The Party is organized in district, municipal and state committees. Formerly, when the PRI ruled over Mexico as a dominant party, like the axis of the Mexican political scheme, the PAN Jalisco was a truly opposition party, made up of urban professionals such as physicians, dentists, lawyers, accountants and small businesspeople. It had a unique democratic system to vote for party officials and leaders, as well as choosing who was considered the right candidates for general and midterm elections.[citation needed]

In 2008, it was the main political party of Jalisco: it controls politics in the State as it has won most of political spaces in public elections since 1995. Currently the State Governor, city majors of the capital area (Guadalajara, Zapopan, Tonala and Tlaquepaque) and the majority of Congressmen come from this party.[citation needed]

History

edit

In 1995, the party was described in the New York Times as a great challenge in Jalisco to the rule of President Ernesto Zedillo Ponce de León.[4]
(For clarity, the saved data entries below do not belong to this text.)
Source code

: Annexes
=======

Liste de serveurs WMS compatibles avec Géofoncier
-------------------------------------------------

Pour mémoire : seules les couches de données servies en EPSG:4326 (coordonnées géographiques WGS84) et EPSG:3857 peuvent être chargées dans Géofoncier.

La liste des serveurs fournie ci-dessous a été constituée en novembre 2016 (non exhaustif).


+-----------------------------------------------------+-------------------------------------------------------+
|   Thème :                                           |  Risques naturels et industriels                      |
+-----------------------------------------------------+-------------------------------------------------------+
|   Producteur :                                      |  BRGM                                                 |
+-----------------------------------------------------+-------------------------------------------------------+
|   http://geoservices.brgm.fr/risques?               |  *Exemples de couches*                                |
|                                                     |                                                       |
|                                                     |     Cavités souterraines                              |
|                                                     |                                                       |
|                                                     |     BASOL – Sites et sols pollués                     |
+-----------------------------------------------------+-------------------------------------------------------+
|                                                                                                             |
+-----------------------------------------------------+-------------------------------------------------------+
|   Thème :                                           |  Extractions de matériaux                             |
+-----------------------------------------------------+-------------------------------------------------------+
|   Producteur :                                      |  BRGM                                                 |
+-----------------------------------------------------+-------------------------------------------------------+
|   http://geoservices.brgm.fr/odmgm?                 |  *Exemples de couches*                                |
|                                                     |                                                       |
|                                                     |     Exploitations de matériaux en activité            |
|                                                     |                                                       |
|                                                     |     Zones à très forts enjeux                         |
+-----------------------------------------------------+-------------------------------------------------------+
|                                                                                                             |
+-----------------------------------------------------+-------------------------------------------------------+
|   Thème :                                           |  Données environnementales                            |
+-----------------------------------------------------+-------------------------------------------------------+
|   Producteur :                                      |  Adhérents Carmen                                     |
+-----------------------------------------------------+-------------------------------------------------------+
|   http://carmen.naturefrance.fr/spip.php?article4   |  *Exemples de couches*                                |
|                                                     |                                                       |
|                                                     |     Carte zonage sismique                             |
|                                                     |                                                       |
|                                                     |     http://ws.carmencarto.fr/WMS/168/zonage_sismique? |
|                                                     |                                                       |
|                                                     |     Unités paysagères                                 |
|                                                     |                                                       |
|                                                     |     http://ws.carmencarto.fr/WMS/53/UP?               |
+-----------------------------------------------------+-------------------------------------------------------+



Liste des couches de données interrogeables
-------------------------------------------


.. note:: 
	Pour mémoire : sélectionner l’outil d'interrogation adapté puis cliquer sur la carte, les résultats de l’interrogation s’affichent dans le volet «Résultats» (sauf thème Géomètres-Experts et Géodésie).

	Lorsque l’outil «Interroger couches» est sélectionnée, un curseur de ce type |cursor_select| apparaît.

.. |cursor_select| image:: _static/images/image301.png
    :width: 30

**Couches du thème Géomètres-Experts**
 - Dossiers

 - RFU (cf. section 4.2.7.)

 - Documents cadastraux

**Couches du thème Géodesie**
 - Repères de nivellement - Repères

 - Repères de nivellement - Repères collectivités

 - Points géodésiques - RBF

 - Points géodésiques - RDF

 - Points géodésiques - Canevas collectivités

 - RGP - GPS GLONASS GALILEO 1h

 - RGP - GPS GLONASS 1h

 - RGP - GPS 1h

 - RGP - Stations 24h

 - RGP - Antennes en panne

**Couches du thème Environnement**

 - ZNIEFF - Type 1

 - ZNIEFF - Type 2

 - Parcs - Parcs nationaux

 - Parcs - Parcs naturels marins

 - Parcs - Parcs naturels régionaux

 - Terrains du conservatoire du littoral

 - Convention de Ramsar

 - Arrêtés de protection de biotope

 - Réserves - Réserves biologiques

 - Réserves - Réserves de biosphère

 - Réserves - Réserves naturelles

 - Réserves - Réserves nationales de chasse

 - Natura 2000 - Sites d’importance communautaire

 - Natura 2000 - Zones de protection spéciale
After few years of finally gaining the main post of the state of Jalisco, the Governorship to Alberto Cárdenas in 1995,[5] the party began to lose some of its democratic credentials. In fact, with more elections won, most of newcomers within time won spaces in municipal administrations, Congress and even jobs in the State Governmental bodies.[citation needed]

References

edit
  1. ^ David Espinosa, Jesuit Student Groups, the Universidad Iberoamericana, and Political Resistance in Mexico, 1913-1979. Albuquerque: University of New Mexico Press 2014.
  2. ^ Efraín González Luna, Los católicos y la política en México. Editorial JUS 1988.
  3. ^ Efraín González Luna, "Deber cívico y política orgánica." In Humanismo político, vol 1 pp. 117-33. Mexico: Ediciones PAN, 1984.
  4. ^ Golden, Tim (1995-02-13). "Mexico's Ruling Party Faces Strong Challenge in State Election". The New York Times. ISSN 0362-4331. Retrieved 2019-05-30.
  5. ^ Golden, Tim (1995-02-14). "Governing Party in Mexico Suffers Big State Defeat". The New York Times. ISSN 0362-4331. Retrieved 2019-05-30.